Depuis son transfert, le 24 avril, à l'Institut de cardiologie de Montréal, Nikola a passé une batterie de tests. Des tests qui ont notamment appris au jeune homme de 19 ans de Valcourt qu'il était porteur du facteur V de Leiden, une anomalie héréditaire qui multiplie les risques de formation de thromboses veineuses (caillots) et, par conséquent, les probabilités d'embolies. Son coeur est toujours très affaibli et plus d'un litre d'eau a encore été enlevé sur ses poumons.

« Au niveau du vocabulaire médical, je n'ai pas tous les mots pour expliquer sa condition. Mais la conclusion est que son corps ne prendrait pas le greffe. Il ne guérira pas », note la mère, dépassée par les événements.

Nikola aimerait revenir à la maison. « Il m'a dit que s'ils ne pouvaient plus rien pour lui à l'hôpital, il aimerait revenir à la maison, dans ses petites choses à lui », explique Mme Moreau qui est en ce moment incapable de se rendre au chevet de son fils à Montréal.

« Je fais des grosses crises d'angoisse. Hier, j'ai essayé de me rendre, mais j'ai paniqué à Saint-Hyacinthe. J'ai fait demi-tour et je me suis perdue. C'est l'angoisse totale. Je ne me comprends plus. »

« Même à 19 ans, il veut sa mère, c'est bien normal. Moi aussi, j'aimerais être avec mon fils », poursuit Mme Moreau.
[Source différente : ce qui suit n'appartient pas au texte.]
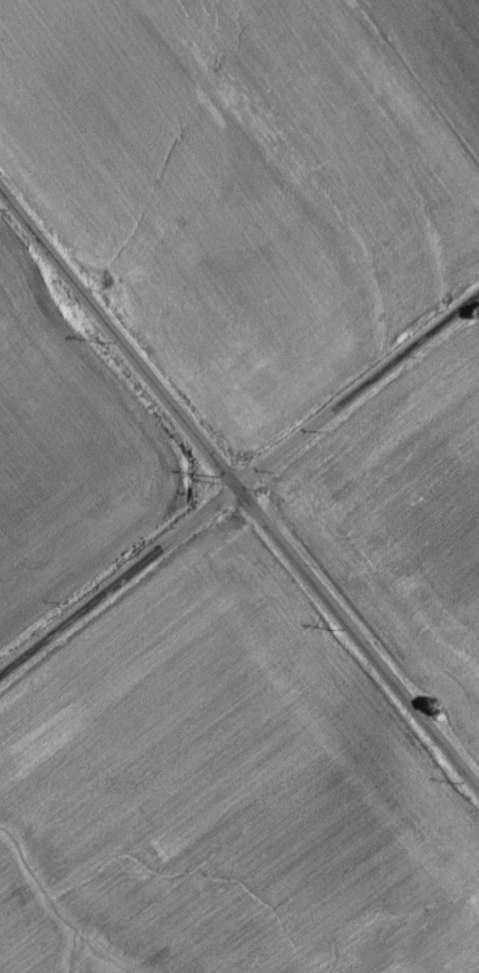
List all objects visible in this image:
road: (120, 337)
road: (359, 391)
road: (120, 582)
road: (359, 636)

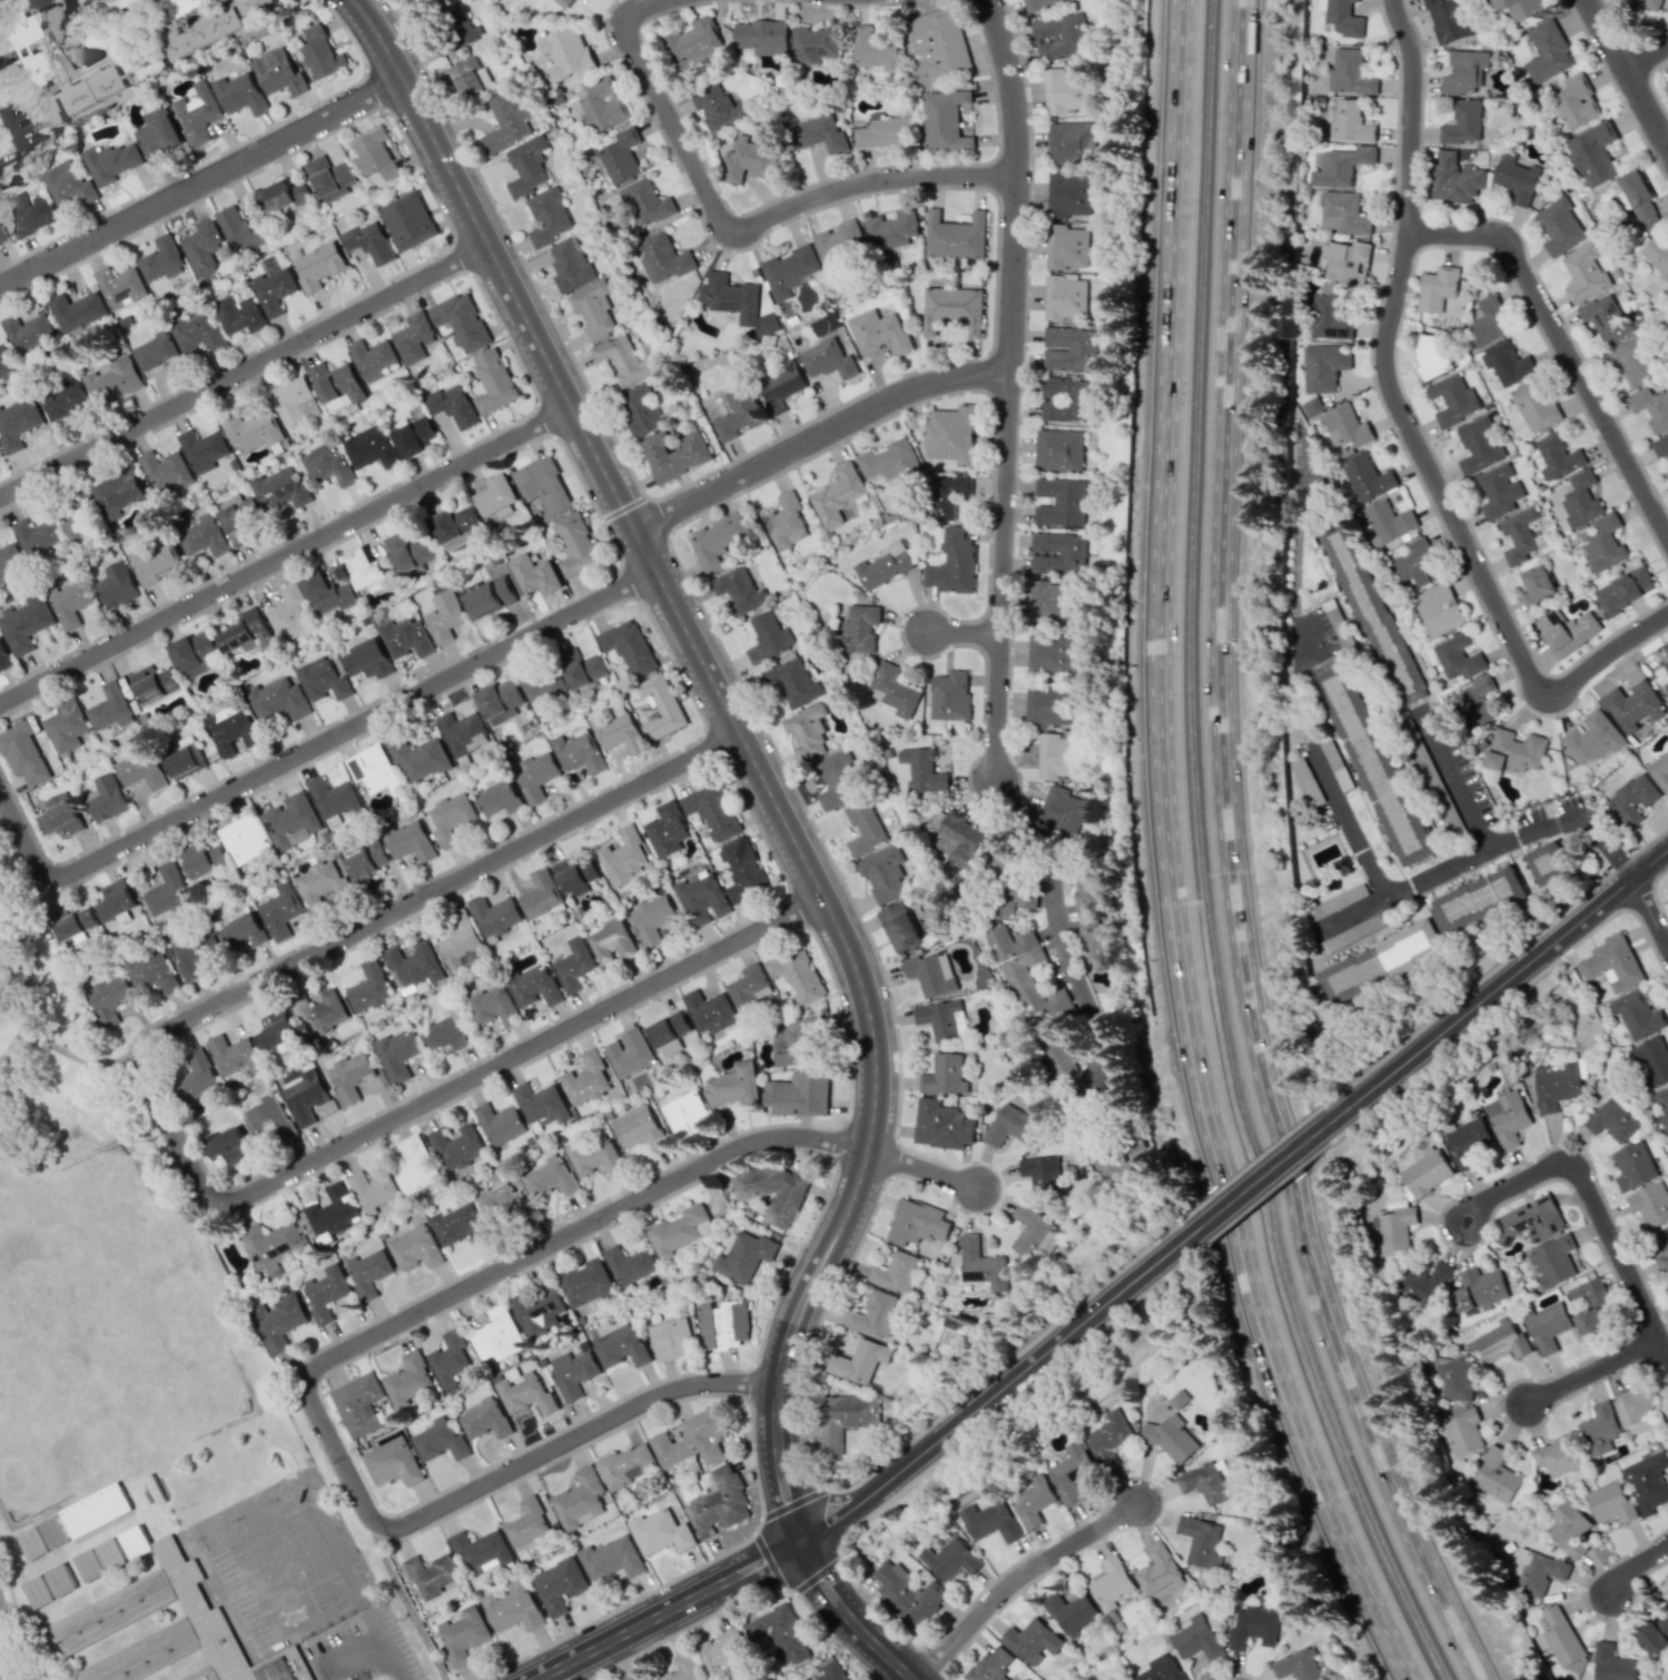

« Il a besoin de son monde »

Pour l'instant, les soeurs et le frère de Nikola sont avec lui à Montréal.

« On va voir dans les prochains jours si on peut le ramener à la maison. Je pourrais alors lui donner le meilleur de moi-même et de mes soins. Sinon, si on peut le transférer au CHUS, ce serait plus proche pour moi et tous les autres amis et membres de la famille. Il a besoin de son monde. Je pourrais coucher là avec lui », ajoute la maman qui est allée voir son médecin, hier, pour se faire aider avec son angoisse.

De leur côté, les amis de Nikola ont appelé Mme Moreau pour savoir si son fils avait un rêve qu'ils pourraient réaliser. Étant donné qu'il devrait rester cloué au lit, l'idée de lui installer une télévision et une X-Box a été retenue.

Un ami se fera tatouer les initiales de Nikola prochainement. « Jamais au grand jamais je veux oublier son sourire, sa force de garder la tête haute même si son moral est bas, sa joie de vivre même après tout ce qui s'est passé dans sa vie. Cet homme, qui souffre depuis quelques mois, voire quelque années moralement parlant, risque de perdre la vie rapidement. Reste en vie frère, j'tiens à toi moi », écrit ce dernier sur les réseaux sociaux.

La mère de Nikola a hâte d'être réunie avec son fils.

« Le temps qu'il va être de ce monde, on va tout faire pour le rendre heureux. Il faut profiter de chaque seconde. »

« Nos enfants nous sont prêtés », souligne la mère qui refuse de se préparer au pire.

« Le pire, on veut même pas le voir. Même si ça devient une possibilité », confie la maman.

Rappelons que Nikola avait fait la manchette de La Tribune en 1999. Le gamin de deux ans avait reçu un grave diagnostic. Il était atteint d'une leucémie et suivait un traitement intensif de chimiothérapie. Il était sorti du combat tout souriant en nous montrant ses muscles. Ses proches espéraient le même dénouement pour ce deuxième combat, qui a débuté avec une simple grippe et une pneumonie.

Le corps humain est parfois forcé de baisser les bras. Le combat est peut-être de réussir à sourire malgré tout.